Neopets, a virtual pet website that first launched in 1999, certainly isn’t the phenomenon that it was in the early days of the internet. I have fond memories of the site — as a kid, I remember spending hours taking care of my dog-like Lupe character — but I haven’t paid any serious attention to Neopets for two decades because a lot of the site felt stuck in the past. Much of Neopets’ design is straight 2005, a lot of the old games built on Adobe Flash don’t work anymore, and some of the more recent attempts to revive interest, including an NFT project, feel out of touch in their own ways.
The many dedicated fans who still visit the site got some promising news this week. The team behind Neopets has spun themselves out into an independent company, is promising a “new era” for the game, and plans to make some changes fast: a new homepage launched on Thursday, and many fixed-up games are set to arrive on July 25th. “We’re definitely ready to go full steam ahead, and hopefully, we can bring Neopets back to its glory days,” Dominic Law, CEO of the new World of Neopia, Inc., says in an interview with The Verge.
Despite Neopets being nearly 24 years old and long past its heyday, the site still sees a fair bit of traffic: Law tells me Neopets has “close to a million” monthly active users, and that number “has been really consistent” over the past few years. “Our community is so strong,” he says. Even though the site has languished, there’s “a really loyal fanbase that has been sticking around.”
With the new homepage, the company wants to bring Neopets “back into a one Neopets, one team type of experience for our users,” Law says. He talked about how, recently, there have been multiple Neopets initiatives or projects going on at once, but the teams have been working in silos. “At the end of the day, we’re the same IP, we’re the same brand, and we want to make sure our users get to experience the best part of all the games under one umbrella.”
Over the next year, much of the team’s efforts will be behind fixing up the classic Neopets site to address basic things like broken links. “There’s a lot of tech debt,” Law says. That includes getting many of the older games built on Adobe Flash up and running with the Ruffle emulator; Neopets says more than 50 games will be playable starting on July 25th.
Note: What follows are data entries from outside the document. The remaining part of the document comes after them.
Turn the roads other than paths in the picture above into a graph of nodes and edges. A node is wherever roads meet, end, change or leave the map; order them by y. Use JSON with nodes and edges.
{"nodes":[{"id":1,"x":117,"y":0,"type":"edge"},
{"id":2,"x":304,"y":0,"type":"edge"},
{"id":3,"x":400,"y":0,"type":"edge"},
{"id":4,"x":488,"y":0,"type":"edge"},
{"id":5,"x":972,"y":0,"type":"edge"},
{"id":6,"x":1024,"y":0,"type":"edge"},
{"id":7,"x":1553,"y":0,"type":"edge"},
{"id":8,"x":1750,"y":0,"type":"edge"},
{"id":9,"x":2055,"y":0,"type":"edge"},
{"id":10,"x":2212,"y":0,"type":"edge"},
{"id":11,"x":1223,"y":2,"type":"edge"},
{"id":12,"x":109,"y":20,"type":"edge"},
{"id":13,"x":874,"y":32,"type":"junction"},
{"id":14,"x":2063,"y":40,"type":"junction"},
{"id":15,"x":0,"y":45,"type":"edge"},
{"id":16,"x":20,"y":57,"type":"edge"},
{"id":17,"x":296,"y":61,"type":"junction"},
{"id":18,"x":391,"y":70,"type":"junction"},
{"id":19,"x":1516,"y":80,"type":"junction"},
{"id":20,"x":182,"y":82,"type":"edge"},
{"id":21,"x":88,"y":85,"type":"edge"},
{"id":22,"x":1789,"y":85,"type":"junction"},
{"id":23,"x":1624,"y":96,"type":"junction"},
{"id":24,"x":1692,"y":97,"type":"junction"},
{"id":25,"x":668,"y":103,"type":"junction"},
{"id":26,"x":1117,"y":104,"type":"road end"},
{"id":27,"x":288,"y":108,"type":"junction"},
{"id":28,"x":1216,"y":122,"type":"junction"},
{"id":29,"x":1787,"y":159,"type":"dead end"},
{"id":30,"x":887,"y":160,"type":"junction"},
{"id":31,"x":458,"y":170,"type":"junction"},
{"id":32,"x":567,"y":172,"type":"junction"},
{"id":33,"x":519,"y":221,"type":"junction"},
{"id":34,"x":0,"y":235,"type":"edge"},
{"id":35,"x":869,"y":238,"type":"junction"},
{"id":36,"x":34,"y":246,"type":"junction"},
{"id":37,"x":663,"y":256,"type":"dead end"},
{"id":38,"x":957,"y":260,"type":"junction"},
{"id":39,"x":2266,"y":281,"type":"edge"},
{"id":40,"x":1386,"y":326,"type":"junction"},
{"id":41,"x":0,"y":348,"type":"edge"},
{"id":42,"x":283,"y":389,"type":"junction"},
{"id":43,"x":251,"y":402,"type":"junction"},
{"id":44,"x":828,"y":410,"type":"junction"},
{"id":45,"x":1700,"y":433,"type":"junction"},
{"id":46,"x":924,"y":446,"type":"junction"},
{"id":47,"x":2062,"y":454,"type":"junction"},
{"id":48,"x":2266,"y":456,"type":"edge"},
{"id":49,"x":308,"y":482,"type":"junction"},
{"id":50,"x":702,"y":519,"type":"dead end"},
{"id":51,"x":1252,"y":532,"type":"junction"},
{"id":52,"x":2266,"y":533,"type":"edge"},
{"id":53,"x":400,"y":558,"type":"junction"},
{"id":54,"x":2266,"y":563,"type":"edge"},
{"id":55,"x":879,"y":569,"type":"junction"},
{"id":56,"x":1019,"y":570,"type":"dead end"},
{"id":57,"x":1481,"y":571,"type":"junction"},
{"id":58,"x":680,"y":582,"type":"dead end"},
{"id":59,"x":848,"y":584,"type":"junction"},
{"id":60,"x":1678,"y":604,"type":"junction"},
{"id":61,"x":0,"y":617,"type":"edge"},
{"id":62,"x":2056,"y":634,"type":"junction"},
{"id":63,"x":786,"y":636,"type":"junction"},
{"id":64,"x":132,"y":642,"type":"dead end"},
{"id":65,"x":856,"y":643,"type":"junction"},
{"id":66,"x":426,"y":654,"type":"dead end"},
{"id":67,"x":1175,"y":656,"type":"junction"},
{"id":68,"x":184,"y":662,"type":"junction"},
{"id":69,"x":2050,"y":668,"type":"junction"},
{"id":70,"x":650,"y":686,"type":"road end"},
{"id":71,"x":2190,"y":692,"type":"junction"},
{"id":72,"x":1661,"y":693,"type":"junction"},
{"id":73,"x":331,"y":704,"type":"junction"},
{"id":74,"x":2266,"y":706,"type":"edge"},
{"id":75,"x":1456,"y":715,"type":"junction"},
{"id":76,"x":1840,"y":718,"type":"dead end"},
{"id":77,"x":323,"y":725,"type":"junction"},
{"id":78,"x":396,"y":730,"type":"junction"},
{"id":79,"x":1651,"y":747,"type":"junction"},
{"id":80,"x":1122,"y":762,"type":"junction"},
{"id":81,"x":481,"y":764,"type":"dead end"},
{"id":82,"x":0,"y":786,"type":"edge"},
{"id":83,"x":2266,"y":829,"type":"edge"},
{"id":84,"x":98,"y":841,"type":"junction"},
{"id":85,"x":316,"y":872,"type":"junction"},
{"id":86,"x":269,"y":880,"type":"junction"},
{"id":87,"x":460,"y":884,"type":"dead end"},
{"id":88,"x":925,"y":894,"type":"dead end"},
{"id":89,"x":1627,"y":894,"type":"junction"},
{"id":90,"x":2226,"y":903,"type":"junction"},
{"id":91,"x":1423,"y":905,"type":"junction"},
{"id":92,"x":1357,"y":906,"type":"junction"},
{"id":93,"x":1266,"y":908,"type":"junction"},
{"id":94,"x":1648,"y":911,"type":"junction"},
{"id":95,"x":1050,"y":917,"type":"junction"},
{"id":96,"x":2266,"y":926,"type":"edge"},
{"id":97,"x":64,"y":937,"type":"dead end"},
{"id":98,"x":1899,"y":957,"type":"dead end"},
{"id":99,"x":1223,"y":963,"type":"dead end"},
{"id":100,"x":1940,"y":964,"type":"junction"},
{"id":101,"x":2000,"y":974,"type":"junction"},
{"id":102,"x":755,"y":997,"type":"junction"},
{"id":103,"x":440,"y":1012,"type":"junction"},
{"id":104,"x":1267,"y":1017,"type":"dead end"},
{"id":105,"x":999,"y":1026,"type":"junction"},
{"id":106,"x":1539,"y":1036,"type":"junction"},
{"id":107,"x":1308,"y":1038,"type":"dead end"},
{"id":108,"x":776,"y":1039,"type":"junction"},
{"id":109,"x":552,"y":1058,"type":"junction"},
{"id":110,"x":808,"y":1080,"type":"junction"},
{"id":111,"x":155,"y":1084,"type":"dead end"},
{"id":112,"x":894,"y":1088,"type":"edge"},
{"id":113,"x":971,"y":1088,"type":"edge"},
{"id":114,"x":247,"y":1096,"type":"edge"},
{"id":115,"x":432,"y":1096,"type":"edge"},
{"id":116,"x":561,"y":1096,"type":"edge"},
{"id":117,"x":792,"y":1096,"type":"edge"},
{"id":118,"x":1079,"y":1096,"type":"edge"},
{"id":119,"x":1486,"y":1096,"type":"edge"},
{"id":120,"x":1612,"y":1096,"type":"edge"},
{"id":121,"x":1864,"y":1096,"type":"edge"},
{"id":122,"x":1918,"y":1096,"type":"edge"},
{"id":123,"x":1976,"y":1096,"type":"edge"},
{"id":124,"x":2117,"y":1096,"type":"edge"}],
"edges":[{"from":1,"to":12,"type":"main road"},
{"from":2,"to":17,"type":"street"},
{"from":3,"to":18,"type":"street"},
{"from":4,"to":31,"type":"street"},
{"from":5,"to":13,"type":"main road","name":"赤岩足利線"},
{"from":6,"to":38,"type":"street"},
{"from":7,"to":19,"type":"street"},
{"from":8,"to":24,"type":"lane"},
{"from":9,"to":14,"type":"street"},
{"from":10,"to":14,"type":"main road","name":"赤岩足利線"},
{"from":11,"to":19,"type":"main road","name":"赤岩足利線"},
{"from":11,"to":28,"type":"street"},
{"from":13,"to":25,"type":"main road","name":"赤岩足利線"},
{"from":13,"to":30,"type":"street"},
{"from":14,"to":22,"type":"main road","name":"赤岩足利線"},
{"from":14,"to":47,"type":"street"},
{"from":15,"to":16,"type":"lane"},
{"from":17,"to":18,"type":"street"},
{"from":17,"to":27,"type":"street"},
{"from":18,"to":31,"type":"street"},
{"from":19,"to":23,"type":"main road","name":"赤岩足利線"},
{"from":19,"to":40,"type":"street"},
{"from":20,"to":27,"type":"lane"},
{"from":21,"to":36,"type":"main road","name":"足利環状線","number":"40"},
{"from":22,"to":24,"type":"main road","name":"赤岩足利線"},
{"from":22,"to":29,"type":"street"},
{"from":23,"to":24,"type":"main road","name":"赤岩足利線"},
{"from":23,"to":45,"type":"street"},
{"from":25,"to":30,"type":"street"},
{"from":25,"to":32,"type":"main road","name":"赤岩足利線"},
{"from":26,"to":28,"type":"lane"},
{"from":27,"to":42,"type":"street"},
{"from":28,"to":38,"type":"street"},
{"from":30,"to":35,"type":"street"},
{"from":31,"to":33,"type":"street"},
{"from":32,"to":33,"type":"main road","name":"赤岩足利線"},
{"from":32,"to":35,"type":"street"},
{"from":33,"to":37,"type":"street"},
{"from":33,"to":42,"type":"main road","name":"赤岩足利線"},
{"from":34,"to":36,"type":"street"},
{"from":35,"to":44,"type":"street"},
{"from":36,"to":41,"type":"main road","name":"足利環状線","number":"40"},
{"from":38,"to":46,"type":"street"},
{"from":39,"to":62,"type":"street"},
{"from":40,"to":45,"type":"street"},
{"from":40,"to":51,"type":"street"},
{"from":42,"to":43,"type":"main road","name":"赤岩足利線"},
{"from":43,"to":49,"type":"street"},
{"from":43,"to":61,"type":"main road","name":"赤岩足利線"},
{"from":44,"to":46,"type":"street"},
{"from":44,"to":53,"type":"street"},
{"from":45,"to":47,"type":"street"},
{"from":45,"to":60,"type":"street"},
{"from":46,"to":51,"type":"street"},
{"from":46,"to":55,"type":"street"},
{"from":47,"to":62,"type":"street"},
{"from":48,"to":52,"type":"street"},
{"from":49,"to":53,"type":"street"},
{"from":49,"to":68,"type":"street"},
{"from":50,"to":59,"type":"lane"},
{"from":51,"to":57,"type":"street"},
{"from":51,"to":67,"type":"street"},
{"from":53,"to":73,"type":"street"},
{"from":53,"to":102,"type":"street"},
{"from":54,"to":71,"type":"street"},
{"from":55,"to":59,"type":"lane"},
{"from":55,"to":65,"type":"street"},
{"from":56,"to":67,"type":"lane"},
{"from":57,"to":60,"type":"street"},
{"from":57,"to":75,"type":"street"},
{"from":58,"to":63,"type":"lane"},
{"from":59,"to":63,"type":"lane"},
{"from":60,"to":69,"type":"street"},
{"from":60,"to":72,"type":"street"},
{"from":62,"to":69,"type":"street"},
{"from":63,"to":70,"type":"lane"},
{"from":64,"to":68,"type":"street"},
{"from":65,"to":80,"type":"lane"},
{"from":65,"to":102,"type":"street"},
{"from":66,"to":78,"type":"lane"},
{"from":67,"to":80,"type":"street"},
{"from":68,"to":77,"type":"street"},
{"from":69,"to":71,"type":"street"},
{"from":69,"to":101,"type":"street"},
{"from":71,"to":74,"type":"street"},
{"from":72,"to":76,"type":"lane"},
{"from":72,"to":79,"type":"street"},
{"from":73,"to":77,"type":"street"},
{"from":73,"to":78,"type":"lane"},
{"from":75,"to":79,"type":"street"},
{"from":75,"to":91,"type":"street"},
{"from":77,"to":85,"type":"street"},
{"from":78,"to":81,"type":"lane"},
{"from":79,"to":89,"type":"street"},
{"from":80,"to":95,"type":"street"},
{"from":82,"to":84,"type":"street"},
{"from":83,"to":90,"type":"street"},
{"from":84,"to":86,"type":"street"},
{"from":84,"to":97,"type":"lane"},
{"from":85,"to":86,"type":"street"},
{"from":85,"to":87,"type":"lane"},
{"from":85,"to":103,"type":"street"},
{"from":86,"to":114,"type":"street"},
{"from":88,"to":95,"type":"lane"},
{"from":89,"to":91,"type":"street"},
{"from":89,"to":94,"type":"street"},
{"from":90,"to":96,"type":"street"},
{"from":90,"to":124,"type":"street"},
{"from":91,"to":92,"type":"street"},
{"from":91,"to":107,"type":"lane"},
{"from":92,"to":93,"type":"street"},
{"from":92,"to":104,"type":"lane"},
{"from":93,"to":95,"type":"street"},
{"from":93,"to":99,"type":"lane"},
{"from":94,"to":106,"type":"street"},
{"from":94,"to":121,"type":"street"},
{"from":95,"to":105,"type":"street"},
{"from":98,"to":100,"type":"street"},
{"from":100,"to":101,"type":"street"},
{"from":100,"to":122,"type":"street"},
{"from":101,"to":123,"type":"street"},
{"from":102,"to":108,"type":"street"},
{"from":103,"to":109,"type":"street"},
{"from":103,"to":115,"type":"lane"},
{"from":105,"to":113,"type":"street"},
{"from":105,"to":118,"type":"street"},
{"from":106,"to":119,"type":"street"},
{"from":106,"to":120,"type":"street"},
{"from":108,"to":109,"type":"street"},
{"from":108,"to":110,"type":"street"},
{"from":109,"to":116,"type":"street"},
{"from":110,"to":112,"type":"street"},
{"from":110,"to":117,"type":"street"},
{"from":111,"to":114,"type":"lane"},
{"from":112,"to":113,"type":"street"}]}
The team also plans to relaunch its Island Builders city simulator mobile game in Q1 of next year, is working on World of Neopets, a new 3D open-world game, and will release updates for its match-three mobile puzzle game, Neopets: Faerie’s Hope.
The new homepage is live now, and in my opinion, it’s much better. There are clear tabs for classic Neopets, Faerie’s Hope, Island Builders, and World of Neopets. There are helpful “About” sections, including a revamped page with details about the actual Neopet creatures. There’s even a timeline of Neopets’ history. (I had forgotten there was a Neopets PS2 game, The Darkest Faerie.) However, if you dig into the classic Neopets browser game, you won’t see a fresh coat of paint; that part of the site still uses its old layout.
The new direction does mean that Neopets is moving on from the Neopets Metaverse game, and Law tells me that Web3 and blockchain technologies are “not a focus for Neopets right now.” I also asked if Neopets is looking at AI, another trendy buzzword topic, and although Law says that “as an IP, we always want to explore new technology,” the team doesn’t have “any plans on that front.”
Right now, Neopets needs to find a way to be self-sustainable
The long-term goal for the new team behind Neopets is to “extend the IP and revive it and let it live for another 25 years,” Law says. His personal vision is to make Neopets into a franchise that would be recognized by his own kids. But in the short term, the Neopets team needs to find a way to “be self-sustainable as a standalone entity.” Right now, Neopets brings in cash through a few different avenues, including sales of Neocash virtual currency, generating money from ads on its website, and earning licensing revenue from its merchandise. (Law sees a “medium”-term goal in reviving Neopets’ licensing strategy.)
I asked Law why players like me who may have lapsed should come back to Neopets. “To be honest, nostalgia is definitely one thing,” he says. He suggests coming back to say hi to your pets or playing the games you might have spent time with as a kid. He acknowledges that lapsed users probably won’t play the old games like they did as a kid, so he hopes the new Neopets games will be interesting for players who come back.